Sometimes when I'm planning for a big meal or party, I lose my head. I start thinking about all the projects I want to tackle and recipes I've bookmarked, and the list of what I plan on cooking seems to grow and grow. I'm a cook, so I should cook for people, right? I think, while wondering if I have time to buy lemons to make from-scratch lemon curd for the layer cake I'm also making from scratch. Should I make cookies too?
At times like these, I stop, take a deep breath, and think about my friend Ian and his cheesecake platter.
For awhile, Ian was one of only a few bachelors in my group of mostly-married friends. Although he often had the guys over for nachos, beer and football, he never joined in the rotation of occasionally inviting everyone in the group over for drinks and appetizers, but no one held it against him. We had heard tales about his cluelessness in the kitchen, like the time he offered to host a breakfast football gathering with omelets and all the fixings. When the other guys arrived with the ingredients, they discovered Ian didn't own a skillet, and allegedly didn't even know what a skillet was. (One account described him holding up a saucepan and asking if it was a skillet. I can neither confirm nor deny its validity.)
But one evening Ian bravely opened up his home to everyone, including one friend who is a chef and caterer, and me, a food writer and chef at the time. It had to have been intimidating, especially for someone who had only recently learned it was possible to cook oatmeal from oats instead of a packet. (His mind was blown.) He arranged some store-bought snacks, placed one bottle of white wine in the fridge, and one bottle of red wine, solitary, in his wine rack. It was incredibly endearing, and then we all noticed the cheesecake platter he had arranged.
On a cheeseboard, instead of wedges of cheese, he had arranged slices of cheesecake, purchased from his favorite supermarket bakery. Berries were scattered around the board and it seemed the most natural thing in the world to cut off wedges of variously-flavored cheesecakes and put them on our plates, though none of us had ever eaten cheesecake that way before. Where did he learn to do this, we wondered. He just thought of it on his own, he said.
And since then, Ian's Exquisite Cheesecake Platter has become a staple at any group gatherings at his house. He devises a new arrangement every time, but it's always a selection of bakery cheesecakes, beautifully arranged on a board with berries.
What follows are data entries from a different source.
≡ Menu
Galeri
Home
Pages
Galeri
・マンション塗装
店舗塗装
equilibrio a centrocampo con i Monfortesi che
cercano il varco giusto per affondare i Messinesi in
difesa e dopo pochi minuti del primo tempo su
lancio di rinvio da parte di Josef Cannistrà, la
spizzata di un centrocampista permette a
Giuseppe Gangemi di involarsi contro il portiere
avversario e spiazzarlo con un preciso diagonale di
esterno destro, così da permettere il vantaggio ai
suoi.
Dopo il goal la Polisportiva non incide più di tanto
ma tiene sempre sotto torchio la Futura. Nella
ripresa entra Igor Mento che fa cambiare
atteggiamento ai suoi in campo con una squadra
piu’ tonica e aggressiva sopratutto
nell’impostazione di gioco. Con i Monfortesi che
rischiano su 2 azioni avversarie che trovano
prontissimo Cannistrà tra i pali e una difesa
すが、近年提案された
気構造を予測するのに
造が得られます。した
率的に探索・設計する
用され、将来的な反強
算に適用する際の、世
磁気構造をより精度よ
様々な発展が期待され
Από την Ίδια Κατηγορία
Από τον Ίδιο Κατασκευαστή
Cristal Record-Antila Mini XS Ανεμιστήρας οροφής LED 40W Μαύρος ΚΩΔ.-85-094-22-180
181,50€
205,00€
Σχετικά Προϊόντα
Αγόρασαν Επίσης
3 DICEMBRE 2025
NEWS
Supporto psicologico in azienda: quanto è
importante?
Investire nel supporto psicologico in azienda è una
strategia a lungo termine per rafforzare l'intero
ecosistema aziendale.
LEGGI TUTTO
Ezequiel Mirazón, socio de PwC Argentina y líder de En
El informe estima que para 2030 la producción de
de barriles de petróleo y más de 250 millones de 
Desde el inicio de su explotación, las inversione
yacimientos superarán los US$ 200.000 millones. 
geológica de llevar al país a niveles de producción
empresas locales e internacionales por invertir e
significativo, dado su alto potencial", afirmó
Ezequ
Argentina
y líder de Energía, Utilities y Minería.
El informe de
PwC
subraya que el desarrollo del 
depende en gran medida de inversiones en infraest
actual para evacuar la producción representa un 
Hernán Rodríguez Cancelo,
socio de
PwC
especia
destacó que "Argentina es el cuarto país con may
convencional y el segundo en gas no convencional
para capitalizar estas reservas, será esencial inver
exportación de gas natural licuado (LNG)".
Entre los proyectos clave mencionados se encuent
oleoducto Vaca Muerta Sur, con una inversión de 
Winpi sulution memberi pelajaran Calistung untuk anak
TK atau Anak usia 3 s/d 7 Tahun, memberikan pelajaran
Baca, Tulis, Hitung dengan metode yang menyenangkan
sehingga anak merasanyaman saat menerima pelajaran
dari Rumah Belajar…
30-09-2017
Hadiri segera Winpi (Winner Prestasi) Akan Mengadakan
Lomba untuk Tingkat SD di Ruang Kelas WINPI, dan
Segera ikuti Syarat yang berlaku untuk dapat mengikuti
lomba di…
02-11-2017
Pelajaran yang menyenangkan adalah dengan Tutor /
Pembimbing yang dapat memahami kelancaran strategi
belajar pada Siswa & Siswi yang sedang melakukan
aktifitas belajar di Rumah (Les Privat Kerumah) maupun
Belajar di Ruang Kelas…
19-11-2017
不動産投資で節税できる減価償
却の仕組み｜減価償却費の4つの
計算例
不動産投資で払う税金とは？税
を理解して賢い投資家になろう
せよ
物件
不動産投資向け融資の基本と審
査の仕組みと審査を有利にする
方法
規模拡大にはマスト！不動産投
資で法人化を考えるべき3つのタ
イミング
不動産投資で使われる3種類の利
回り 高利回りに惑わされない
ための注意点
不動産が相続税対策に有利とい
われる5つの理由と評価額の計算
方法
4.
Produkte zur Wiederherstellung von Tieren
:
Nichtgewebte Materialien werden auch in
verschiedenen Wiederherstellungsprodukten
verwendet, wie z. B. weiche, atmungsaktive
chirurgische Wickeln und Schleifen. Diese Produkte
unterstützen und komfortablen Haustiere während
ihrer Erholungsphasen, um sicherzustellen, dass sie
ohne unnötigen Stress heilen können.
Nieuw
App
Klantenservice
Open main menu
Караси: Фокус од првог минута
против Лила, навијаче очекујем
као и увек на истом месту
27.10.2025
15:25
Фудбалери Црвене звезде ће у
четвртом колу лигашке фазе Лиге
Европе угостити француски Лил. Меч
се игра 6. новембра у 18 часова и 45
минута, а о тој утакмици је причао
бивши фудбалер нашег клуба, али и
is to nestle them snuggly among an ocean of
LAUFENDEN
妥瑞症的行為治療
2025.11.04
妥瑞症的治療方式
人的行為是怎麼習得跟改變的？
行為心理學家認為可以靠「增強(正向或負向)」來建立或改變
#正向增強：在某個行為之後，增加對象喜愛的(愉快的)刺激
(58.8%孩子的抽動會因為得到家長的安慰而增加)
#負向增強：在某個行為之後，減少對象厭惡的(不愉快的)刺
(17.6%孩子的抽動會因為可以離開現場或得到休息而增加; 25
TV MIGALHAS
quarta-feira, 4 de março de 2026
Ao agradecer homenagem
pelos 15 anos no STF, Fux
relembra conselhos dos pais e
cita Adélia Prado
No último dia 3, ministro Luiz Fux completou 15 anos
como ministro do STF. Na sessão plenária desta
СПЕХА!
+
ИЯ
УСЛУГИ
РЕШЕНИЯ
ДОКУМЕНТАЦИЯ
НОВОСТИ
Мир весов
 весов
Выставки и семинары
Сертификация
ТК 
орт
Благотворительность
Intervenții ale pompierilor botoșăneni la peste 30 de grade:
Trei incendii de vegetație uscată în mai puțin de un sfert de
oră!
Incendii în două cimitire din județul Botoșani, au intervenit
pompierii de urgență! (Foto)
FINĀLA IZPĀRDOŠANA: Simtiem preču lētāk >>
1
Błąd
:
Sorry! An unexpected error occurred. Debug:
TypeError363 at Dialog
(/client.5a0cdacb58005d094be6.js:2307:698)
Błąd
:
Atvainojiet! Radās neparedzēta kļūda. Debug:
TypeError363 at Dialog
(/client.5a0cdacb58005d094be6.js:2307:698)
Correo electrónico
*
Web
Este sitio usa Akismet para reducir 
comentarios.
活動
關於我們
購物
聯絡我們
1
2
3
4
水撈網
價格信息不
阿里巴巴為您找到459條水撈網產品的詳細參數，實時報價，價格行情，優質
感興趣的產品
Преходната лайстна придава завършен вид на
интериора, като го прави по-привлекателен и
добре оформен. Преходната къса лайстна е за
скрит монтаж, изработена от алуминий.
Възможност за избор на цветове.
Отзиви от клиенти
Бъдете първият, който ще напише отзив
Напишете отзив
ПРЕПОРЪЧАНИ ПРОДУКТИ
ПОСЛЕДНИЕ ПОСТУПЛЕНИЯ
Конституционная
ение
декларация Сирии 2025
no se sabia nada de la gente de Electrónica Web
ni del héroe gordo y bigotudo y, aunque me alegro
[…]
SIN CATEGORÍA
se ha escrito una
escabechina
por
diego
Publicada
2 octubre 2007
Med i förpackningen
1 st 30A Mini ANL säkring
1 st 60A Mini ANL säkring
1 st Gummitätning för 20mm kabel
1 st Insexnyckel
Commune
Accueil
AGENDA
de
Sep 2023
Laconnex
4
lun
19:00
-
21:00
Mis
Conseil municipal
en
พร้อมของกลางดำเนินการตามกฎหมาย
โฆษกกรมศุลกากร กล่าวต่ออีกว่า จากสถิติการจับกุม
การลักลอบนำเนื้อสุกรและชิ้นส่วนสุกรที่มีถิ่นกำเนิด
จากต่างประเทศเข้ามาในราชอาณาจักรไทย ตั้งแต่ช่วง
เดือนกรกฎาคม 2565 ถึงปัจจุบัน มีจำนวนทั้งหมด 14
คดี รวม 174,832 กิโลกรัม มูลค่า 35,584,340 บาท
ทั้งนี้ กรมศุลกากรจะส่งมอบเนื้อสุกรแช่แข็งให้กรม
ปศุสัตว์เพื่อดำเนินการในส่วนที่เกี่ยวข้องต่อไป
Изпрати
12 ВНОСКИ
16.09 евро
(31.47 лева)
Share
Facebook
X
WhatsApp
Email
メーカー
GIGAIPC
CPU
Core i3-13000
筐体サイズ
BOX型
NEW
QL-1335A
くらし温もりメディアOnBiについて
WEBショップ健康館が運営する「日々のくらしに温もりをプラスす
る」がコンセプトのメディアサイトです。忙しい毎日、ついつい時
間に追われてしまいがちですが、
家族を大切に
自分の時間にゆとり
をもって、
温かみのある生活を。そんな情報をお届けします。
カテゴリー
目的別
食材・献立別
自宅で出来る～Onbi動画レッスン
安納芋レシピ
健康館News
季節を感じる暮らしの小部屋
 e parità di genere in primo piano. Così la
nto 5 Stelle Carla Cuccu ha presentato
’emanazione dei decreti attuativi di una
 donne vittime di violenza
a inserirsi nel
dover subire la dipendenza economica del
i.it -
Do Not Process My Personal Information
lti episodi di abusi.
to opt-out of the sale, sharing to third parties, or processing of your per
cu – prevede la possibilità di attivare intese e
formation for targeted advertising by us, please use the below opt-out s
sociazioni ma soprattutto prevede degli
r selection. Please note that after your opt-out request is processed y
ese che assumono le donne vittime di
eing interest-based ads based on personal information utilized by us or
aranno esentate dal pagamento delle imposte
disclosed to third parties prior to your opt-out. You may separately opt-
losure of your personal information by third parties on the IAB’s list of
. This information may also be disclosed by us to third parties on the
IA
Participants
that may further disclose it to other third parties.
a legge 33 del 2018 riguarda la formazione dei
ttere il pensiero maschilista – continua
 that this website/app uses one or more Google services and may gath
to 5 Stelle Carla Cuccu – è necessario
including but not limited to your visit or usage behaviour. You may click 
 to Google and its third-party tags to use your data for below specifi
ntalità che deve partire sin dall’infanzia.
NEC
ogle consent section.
I don't think there is a homemade dessert in this world that we would ever get as excited about, or one that is prepared with as much heart as this one is.
So when I start berating myself for considering a store-bought dessert to make my life a little easier and wondering how much sleep I really need the night before the big party, I think about Ian and his cheesecake platter, and remember that a thoughtful dessert is a thoughtful dessert, no matter whose hands made it.